The San Francisco Chronicle
By: Carolyn Said
May 14, 2013
Wakeelah and Andre Davis "always wanted to own a home and had been saving up," said Wakeelah, an AC Transit bus driver. Like many first-time home buyers, especially those of modest means, they were consistently outbid by investors who could pay all cash.
"I kind of gave up for a while," Wakeelah Davis said. Then she came across a Richmond two-bedroom. The online listing said it would only be sold to people who wanted to live in it. The listing asked, "Tired of being beat out by cash offers?"
"That sparked my interest to come back and try," she said. "I thought maybe I'll have a chance."
The ad had another unusual requirement: It asked prospective buyers to write a letter about themselves, their house-hunting quest and their ties to the community.
"I told them I was born and raised in Richmond and I love the area. I graduated from Kennedy High and that's where my son wants to attend," said Wakeelah, whose son Dre'onn, 13, is now in middle school.
Even though theirs wasn't the highest offer, the Davis family was selected to buy the house.

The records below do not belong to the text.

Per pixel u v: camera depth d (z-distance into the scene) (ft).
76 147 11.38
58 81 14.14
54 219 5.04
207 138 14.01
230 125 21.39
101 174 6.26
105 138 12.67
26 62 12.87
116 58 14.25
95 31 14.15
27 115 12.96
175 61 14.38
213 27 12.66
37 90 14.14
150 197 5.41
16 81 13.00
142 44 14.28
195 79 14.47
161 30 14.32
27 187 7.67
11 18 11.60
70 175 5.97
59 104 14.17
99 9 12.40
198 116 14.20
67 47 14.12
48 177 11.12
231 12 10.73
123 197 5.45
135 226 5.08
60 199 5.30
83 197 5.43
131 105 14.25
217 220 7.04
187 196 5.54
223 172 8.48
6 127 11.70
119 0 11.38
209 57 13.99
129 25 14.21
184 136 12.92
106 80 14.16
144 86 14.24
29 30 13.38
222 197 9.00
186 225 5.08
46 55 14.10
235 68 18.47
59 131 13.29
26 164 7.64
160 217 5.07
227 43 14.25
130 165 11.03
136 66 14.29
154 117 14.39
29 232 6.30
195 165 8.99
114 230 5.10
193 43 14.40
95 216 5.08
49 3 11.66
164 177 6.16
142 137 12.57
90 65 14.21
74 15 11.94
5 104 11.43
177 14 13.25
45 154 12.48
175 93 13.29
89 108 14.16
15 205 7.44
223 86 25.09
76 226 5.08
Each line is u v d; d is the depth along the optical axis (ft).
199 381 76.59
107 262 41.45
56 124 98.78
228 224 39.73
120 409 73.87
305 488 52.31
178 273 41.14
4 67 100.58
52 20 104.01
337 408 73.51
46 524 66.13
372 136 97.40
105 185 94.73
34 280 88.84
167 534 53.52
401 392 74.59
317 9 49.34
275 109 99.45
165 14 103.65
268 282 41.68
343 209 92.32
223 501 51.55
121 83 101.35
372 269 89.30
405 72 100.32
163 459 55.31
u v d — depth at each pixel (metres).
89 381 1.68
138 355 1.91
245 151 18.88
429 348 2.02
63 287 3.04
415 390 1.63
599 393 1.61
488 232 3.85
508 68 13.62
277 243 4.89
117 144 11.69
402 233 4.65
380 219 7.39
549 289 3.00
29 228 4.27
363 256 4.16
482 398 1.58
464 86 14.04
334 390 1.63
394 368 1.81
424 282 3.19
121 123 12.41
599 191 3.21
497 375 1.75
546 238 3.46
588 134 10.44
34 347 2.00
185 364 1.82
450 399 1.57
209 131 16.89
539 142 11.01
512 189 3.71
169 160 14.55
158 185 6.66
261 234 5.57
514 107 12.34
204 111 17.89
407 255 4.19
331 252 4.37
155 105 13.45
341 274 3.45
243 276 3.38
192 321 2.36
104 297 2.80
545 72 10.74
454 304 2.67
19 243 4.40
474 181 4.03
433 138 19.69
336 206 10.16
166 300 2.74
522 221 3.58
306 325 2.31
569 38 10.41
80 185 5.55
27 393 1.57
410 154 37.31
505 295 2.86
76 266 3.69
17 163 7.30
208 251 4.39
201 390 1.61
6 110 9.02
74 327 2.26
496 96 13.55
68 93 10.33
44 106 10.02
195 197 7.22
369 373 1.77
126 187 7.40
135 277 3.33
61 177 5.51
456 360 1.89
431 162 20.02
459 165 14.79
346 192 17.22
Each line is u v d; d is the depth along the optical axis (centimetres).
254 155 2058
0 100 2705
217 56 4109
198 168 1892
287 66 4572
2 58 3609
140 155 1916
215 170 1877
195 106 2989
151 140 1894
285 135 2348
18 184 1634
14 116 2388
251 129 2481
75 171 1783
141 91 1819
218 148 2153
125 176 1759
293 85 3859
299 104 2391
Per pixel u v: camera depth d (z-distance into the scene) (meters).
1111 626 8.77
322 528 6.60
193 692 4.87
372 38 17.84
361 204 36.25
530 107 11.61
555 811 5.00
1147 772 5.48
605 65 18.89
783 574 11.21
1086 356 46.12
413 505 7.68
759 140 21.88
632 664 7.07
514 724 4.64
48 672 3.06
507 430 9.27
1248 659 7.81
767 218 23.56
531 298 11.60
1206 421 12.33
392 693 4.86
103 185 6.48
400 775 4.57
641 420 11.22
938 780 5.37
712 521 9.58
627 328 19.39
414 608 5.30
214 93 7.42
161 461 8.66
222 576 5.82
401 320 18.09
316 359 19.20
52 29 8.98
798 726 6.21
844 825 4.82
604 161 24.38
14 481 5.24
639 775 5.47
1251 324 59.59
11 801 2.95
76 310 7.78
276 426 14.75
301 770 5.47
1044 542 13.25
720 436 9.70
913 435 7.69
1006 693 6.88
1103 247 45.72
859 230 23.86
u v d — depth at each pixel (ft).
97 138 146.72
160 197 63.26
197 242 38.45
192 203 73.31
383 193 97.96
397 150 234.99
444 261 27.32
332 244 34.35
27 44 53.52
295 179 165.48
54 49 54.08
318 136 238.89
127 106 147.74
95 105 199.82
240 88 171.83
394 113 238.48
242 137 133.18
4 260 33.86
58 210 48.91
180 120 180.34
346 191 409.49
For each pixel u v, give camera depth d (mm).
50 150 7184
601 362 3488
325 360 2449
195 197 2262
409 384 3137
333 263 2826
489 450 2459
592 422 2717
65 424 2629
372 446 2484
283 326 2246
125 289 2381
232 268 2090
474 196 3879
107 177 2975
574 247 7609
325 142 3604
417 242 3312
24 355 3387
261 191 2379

The seller was a nonprofit with a mission to buy, renovate and resell foreclosed houses only to owner-occupants under the unwieldy name "Foreclosure Recovery and Asset Building Management Project."
"We want to help low- to moderate-income families get into homeownership so they can increase their self-sufficiency," said Nicole Taylor, CEO of the East Bay Community Foundation in Oakland, which provided seed money for the program as a project of Self-Help Community Development Corp. "The idea was that maybe we could help families turn around their lives by providing them with an opportunity to buy this key asset that can grow in value."
The mission also includes boosting local communities.
"We seek families who have roots in the community so they can maintain their family ties and help neighborhoods by having more stable families," said Paul Staley, vice president of Self-Help Community Development Corp.
In operation since 2010, the program has handled just 18 homes, mainly in Contra Costa County, although it's branching into Oakland. Taylor sees it as a pilot program and hopes to find funds to expand.A variety of similar programs exist that buy, fix and resell foreclosures to homeowners. Some use funds from the federal Neighborhood Stabilization Program, which was set up to help communities hard-hit by foreclosures and blight but is winding down.
But all such programs "are just a drop in the bucket," said Maria Benjamin, executive director of Community Housing Development Corp. of North Richmond, which provides financial education to prospective home buyers, including those in the Self-Help program. "They are few and far between; there just isn't enough money."
Besides the resold-foreclosures programs, there are a variety of resources for low- and moderate-income people seeking to buy homes (see box). Though not enough to meet demand, it behooves prospective home buyers to learn about them, experts said.
Some advocates say the government should be doing much more to encourage and support lower-income homeowners.
Sasha Weblin, economic equity director at Berkeley's nonprofit Greenlining Institute, which tries to extend opportunities to people regardless of race or income, listed several policy areas where she hopes legislators and regulators will take action.
They include pushing banks to create "sustainable mortgage products that work for middle- and low-income borrowers," she said, adding that it's critically important that borrowers demonstrate income to pay back loans, to avoid a repeat of the subprime lending disaster. Another step would be a bank-backed pool of funds for down-payment assistance, she said. She'd also like to see lenders pay closer attention to borrowers' payment history, giving credit for a history of on-time rent and utilities payments - something that current credit scoring systems don't take into account.
"We'd like the administration to take a more comprehensive and proactive stance about homeownership for everyone," she said.
Wish list for help
Sheri Powers, director of the homeownership center at Oakland's Unity Council, works directly with prospective home buyers. Her wish list for government help includes a way to urge banks selling foreclosures to sell to owner-occupants rather than investors.
"If they are serious about stabilizing communities, giving preference to buyers who want to occupy homes would make a huge difference," she said. "Right now, they just want to sell as fast as possible. If an investor has cash, they'll just lap it up - even if it's $20,000 or $30,000 lower" than financed offers that take longer to close.